▶ Stored data entries
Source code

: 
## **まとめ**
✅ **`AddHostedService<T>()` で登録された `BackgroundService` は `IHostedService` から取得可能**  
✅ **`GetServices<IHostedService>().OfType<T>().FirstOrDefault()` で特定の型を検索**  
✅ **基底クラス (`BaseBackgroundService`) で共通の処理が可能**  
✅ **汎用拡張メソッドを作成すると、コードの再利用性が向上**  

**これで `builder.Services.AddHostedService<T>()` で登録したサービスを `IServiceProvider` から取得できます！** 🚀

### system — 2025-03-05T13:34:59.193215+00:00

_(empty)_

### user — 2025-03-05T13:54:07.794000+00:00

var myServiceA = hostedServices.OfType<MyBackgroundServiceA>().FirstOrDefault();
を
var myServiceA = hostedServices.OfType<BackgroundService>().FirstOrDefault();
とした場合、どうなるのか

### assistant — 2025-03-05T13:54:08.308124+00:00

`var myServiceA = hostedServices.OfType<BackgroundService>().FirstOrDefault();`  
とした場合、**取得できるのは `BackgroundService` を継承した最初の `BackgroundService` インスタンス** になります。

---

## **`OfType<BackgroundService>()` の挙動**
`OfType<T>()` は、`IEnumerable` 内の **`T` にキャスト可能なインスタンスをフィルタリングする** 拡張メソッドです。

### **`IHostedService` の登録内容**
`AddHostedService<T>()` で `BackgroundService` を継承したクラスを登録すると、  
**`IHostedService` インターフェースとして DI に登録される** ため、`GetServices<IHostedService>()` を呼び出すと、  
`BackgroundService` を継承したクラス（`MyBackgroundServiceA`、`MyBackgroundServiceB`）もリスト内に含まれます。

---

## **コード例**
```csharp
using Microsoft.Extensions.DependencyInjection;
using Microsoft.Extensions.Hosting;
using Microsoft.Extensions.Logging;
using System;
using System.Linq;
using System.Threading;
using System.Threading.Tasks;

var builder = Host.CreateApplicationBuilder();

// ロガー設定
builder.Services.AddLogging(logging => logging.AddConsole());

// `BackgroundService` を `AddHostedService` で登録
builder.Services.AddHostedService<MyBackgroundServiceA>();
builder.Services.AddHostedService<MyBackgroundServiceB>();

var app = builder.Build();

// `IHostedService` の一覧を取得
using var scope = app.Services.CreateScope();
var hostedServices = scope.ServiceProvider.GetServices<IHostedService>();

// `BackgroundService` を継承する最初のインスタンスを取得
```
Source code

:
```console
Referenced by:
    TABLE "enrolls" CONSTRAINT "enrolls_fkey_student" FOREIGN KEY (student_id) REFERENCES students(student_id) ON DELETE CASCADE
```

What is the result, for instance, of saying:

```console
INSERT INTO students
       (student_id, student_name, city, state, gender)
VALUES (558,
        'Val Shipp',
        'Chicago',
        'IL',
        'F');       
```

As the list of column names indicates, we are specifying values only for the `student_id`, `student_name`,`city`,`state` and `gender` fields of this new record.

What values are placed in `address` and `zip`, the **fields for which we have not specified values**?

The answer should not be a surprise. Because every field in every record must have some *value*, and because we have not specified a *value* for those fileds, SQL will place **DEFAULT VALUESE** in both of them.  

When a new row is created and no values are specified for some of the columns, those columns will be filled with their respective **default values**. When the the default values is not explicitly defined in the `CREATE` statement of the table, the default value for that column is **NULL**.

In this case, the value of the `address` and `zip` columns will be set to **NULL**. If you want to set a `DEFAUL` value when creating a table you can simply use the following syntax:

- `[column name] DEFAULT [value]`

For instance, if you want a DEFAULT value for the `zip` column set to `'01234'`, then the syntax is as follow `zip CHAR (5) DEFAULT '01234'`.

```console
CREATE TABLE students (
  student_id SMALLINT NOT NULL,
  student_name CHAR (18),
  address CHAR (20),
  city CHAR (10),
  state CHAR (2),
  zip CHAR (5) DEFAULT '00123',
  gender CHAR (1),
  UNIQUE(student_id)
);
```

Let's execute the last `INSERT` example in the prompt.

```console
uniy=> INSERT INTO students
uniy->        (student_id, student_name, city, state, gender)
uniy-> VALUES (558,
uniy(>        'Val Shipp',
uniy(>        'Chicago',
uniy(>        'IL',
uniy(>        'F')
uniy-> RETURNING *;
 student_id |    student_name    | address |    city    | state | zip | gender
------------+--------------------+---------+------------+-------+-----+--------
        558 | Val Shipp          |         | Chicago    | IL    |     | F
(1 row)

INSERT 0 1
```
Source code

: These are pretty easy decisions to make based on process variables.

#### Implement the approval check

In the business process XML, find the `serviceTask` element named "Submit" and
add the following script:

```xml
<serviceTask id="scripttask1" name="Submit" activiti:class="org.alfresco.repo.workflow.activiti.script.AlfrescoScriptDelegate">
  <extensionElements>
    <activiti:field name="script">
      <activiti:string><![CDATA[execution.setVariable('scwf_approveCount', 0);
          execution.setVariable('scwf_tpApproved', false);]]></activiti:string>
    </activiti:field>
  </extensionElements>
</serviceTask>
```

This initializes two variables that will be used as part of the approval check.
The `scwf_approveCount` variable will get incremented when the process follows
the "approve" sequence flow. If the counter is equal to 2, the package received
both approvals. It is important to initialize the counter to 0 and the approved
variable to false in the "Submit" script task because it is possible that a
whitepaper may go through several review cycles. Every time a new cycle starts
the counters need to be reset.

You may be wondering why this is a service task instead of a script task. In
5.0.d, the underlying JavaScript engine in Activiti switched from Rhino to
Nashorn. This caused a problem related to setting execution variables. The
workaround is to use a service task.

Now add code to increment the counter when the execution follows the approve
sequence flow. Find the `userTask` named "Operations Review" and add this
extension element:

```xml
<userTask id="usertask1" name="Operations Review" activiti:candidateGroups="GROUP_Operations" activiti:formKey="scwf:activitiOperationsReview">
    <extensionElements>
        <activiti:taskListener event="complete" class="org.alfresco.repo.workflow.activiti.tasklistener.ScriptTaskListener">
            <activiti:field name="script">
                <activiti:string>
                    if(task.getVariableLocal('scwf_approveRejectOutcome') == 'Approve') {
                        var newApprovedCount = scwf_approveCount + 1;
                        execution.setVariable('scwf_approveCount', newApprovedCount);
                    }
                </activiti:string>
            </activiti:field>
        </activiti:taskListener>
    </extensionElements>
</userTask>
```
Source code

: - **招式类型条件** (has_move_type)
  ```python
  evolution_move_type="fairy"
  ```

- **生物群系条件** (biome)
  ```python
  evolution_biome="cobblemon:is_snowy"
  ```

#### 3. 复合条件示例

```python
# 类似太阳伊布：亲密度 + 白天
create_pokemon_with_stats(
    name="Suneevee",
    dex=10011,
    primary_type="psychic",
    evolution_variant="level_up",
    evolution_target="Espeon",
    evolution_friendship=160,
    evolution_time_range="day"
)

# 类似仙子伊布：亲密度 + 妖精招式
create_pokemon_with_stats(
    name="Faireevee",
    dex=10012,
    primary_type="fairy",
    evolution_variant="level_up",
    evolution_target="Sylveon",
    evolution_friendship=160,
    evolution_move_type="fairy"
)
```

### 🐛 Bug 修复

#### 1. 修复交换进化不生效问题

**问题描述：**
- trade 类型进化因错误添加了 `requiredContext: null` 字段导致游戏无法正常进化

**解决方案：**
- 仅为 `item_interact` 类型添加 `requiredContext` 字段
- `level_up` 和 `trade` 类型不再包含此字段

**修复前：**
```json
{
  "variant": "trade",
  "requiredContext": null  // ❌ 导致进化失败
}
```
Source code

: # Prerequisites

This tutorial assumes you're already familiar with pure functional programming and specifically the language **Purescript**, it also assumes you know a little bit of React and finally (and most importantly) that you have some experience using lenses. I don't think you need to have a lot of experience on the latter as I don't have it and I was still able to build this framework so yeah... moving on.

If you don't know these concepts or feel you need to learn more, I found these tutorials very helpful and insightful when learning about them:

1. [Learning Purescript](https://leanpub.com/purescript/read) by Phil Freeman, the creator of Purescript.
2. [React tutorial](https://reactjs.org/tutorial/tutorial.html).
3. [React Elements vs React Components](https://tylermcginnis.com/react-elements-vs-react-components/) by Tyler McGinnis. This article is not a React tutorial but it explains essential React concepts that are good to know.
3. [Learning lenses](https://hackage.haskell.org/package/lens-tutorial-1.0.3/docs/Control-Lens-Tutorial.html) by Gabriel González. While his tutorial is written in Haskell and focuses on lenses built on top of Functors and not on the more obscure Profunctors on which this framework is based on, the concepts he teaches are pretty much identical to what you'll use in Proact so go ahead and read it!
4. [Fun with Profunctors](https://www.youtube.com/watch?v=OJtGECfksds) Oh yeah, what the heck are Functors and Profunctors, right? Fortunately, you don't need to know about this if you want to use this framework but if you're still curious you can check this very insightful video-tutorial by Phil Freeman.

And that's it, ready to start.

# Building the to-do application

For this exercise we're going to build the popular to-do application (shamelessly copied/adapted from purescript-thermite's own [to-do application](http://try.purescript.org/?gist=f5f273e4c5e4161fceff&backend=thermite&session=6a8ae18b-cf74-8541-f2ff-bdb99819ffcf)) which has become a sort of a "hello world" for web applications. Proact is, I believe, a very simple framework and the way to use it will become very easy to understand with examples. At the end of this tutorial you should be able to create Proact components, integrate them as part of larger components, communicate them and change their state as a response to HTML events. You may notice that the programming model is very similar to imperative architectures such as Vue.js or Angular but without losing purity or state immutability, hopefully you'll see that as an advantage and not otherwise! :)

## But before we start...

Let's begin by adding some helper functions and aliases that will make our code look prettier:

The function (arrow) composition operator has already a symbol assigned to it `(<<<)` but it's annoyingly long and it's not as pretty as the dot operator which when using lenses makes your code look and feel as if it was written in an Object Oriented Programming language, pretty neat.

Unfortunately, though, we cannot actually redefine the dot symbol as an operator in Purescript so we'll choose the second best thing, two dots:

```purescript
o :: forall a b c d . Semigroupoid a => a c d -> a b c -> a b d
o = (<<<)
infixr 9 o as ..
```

▶ TASK TO CARRY OUT
Read through the entries and count the lines where "Freeman" appears; respond with the number only.

▶ FINAL ANSWER
2